American Political Parties Weren't Always Partisan
Voter's today are often under the mistaken assumption that the current American two-party political system operates the same as it always has. The truth is, this two-party system was fundamentally altered after the 60s, and looks nothing like its former self. Excessive partisanship has even convinced us that one party has a monopoly on "conservatism" and the other "liberalism."
The two-party system has always been a unique American construct. America's two-party system was designed with the intention that its members would function as non-ideological parties, willing to compromise and do what is best for the nation. Prior to the 1980s, both major American political parties were ideologically diverse.
There were large numbers of liberal and moderate Republicans. Likewise, there were additionally large numbers of conservative Democrats. This ideological divergence can be illustrated in major legislation from the 20th century. But is most typically shown by a roll call of the Civil Rights Act of 1964.
Critics of the two-party system usually complain about the limited options at the ballot box. They sometimes critique primaries, lack of parties, money in politics, and the media. However, in making these arguments, they forget that most countries that engage in parliamentary politics must form coalitions to conduct business.
Coalitions are when multiple parties form alliances to pass legislation. Coalitions are usually necessary in nations designed with a parliamentary system. This effectively turns the multi-party system into a two-party system. Consider the United Kingdom....

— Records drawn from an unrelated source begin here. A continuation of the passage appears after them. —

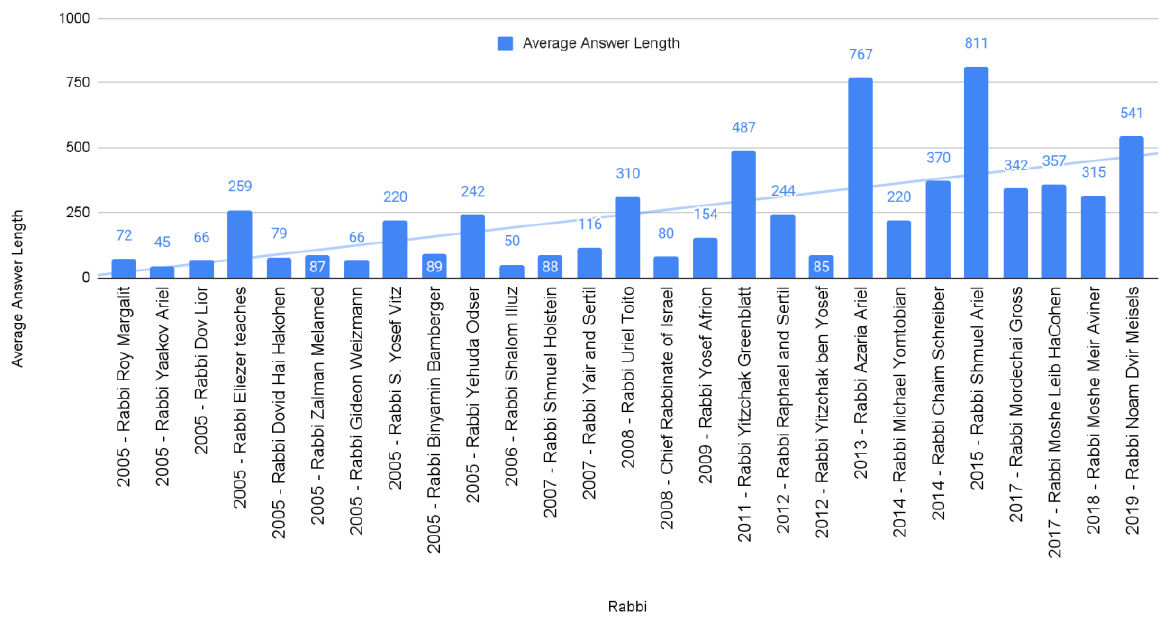
Figure 4. Average answer length of rabbis who answered over 200 questions. The newer rabbis on the platform provide answers that are more than three times the average of the earlier rabbis. See Appendix C for chart.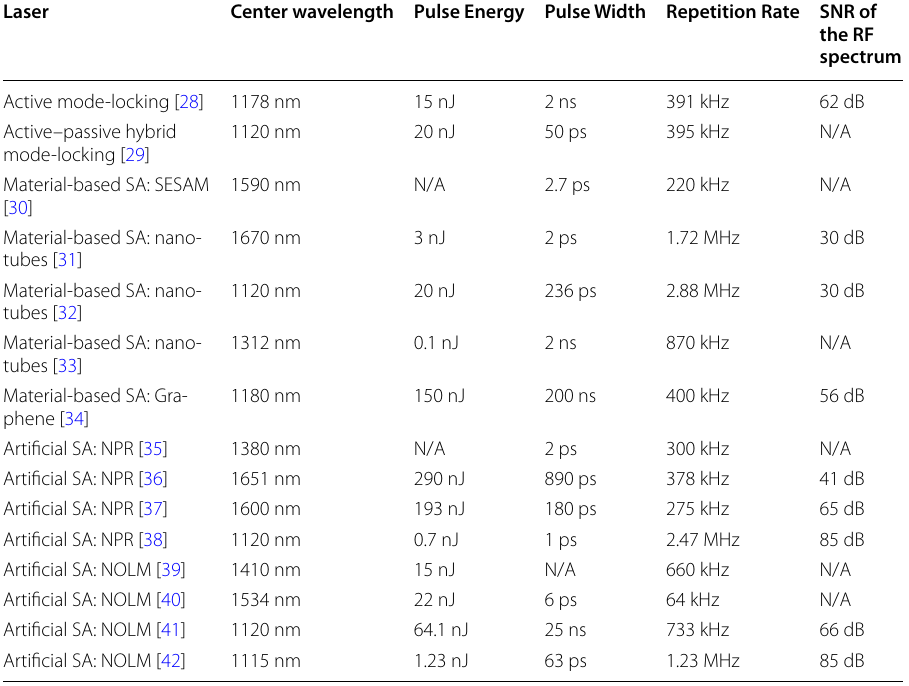
the RF spectrum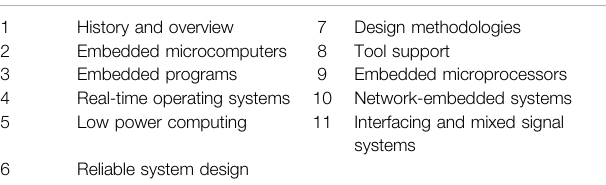
TABLE 2 | Knowledge area in an embedded system (Dick,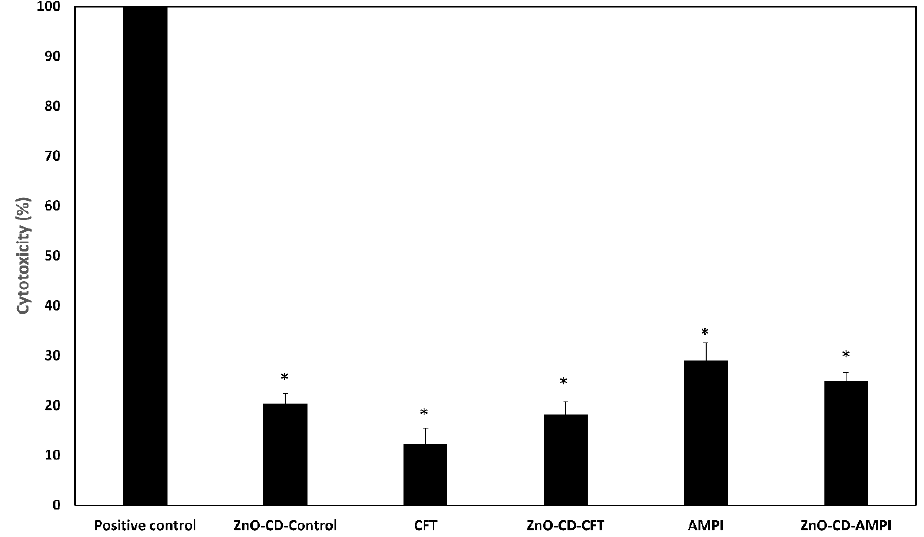
Figure 7. Cytotoxicity assays were performed to determine the toxicity of these compounds towards human cells. All the employed compounds displayed minimal cytotoxicity. The results presented as the mean ± standard error (* is p <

Frustrated voters have a tendency to blame the two-party system as the sole source of our nation’s problems. In my opinion, the system has historically been extremely successful.
The Democratic and Republican parties are not the problem -- partisanship is the problem. We can make the major parties less partisan and we can do it through primaries. Instead of disregarding primaries as a method of choosing candidates, we should work to make our major party primaries more inclusive by including people that do not conform to the brands envisioned by Washington elites. In this way, our major parties will become less partisan and more reflective of the values of independent-minded voters.
There is no historical reason why a person cannot be a "Liberal Republican" or a "Conservative Democrat." Ideological partisanship has convinced us of that one party has a monopoly on their perspective ideals.
Primaries are where our major parties define what it means to be Democrat and Republican. If independent-thinking voters joined in the process they would have influence to tell both major parties that moderation and compromise should be party values. Independents should seriously consider joining major parties and re-establishing our historical two-party system as it was intended to operate.
* Consider what a liberal, moderate, or conservative faction would look like inside our modern political parties.
* Research the following presidential elections as case studies where factions bolted from their party. (1912, 1964, 1968 and 1992)
* Identify what your primary issues and concerns are and research methods for issue advancement.
* Research terms (Blue Dog Democrat, Rockefeller Republican).
* Consider that movements always enjoy bipartisan support before meaningful action is made.
* Consider joining a major party if residing in a "safe state."
* Read up on the decline of Moderates within the Republican Party (Rule and Ruin).
"When parties become partisan you don't leave them, you retake them, and the primary vehicle for achieving this is traditional party primaries."